La responsabilité de cette maintenance 'low cost' est principalement imputable aux élus locaux européens qui se sont toujours focalisés sur des projets trans-européens mirobolants, comme le TGV ou l'AVE [Alta velocidad espanola].

En effet, en desservant leur région, ces trains leur offrait un réservoir potentiel inépuisable d’électeurs. Si la première ligne AVE reliant Madrid à Séville en 1992 a eu la priorité sur d'autres projets, plus rentables, c'est parce que la capitale de l’Andalousie était la ville natale du Premier ministre de l'époque Felipe González Márquez.

Le TGV et l'AVE sont certes le résultat d'efforts conjugués des gouvernements respectifs pour réaliser une prouesse technologique incontestable. Sur les 352 milliards de passagers transportés sur l’ensemble du réseau ferroviaire européen en 2004, les lignes à grande vitesse représentent un cinquième du trafic de ces liaisons, soit plus de 76 milliards de passagers par km.

Le problème reste qu'un tel investissement est souvent fait au détriment des lignes régionales ou de banlieue de ces pays.
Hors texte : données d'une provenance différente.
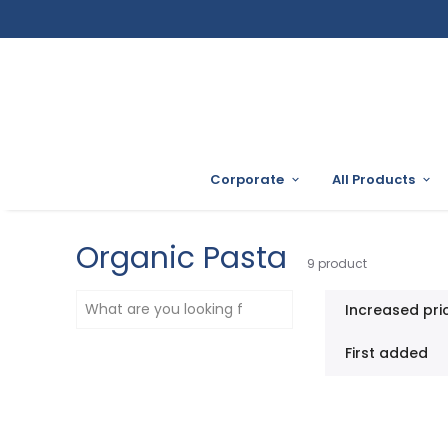
Corporate
All Products
Organic Pasta
9
product
Increased pri
First added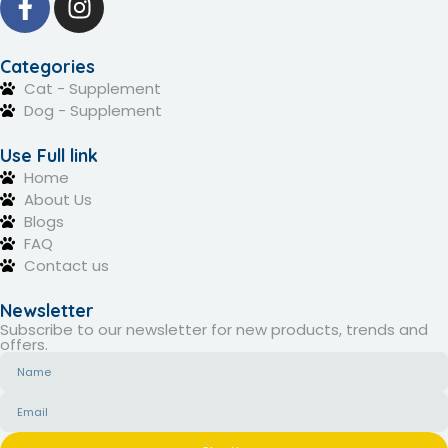
Categories
Cat - Supplement
Dog - Supplement
Use Full link
Home
About Us
Blogs
FAQ
Contact us
Newsletter
Subscribe to our newsletter for new products, trends and
offers.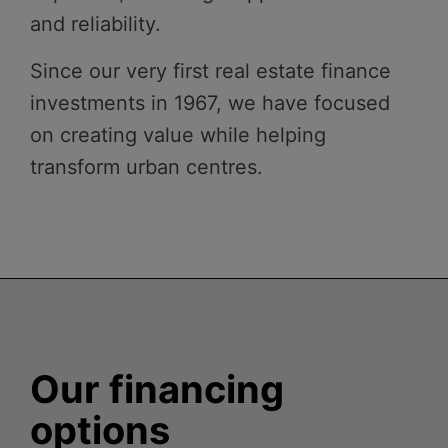
and reliability.
Since our very first real estate finance
investments in 1967, we have focused
on creating value while helping
transform urban centres.
Our financing
options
Pour Dirk Sterkx, le rapporteur au Parlement européen sur ce thème, « les passagers des lignes ordinaires ont été oubliés au profit d'investissements colossaux dans les lignes à grande vitesse ».

La Grande Bretagne domine ?

Bien que dépourvue d'un réseau de TGV étendu comme en France ou en Espagne, « le Royaume-Uni a dominé l'Europe en terme de croissance du trafic passagers, loin devant ces deux pays », d'après un rapport Eurostat de 2007. Avec une politique d'investissement ferroviaire plus équilibrée, le Royaume-Uni a choisi de mettre l'accent sur les lignes suburbaines et régionales.

La France s'énorgueillit régulièrement d'être le leader des chemins de fer européens : il est vrai que l'Eurostar britannique et l'AVE espagnol sont basés sur la technologie du TGV français. Néanmoins, selon Tony Berkeley, réprésentant le Rail Freight Group, « la Grande-Bretagne a tiré les leçons de ses échecs, transformant ses chemins de fer en un marché compétitif et libéralisé, transparent mais régulé, du transport de passager et de fret. Conséquence : une augmentation de 40 % du trafic passagers et de 60% du fret depuis 10 ans. » Des chiffres qui restent toujours inégalés dans le reste de l'Union européenne.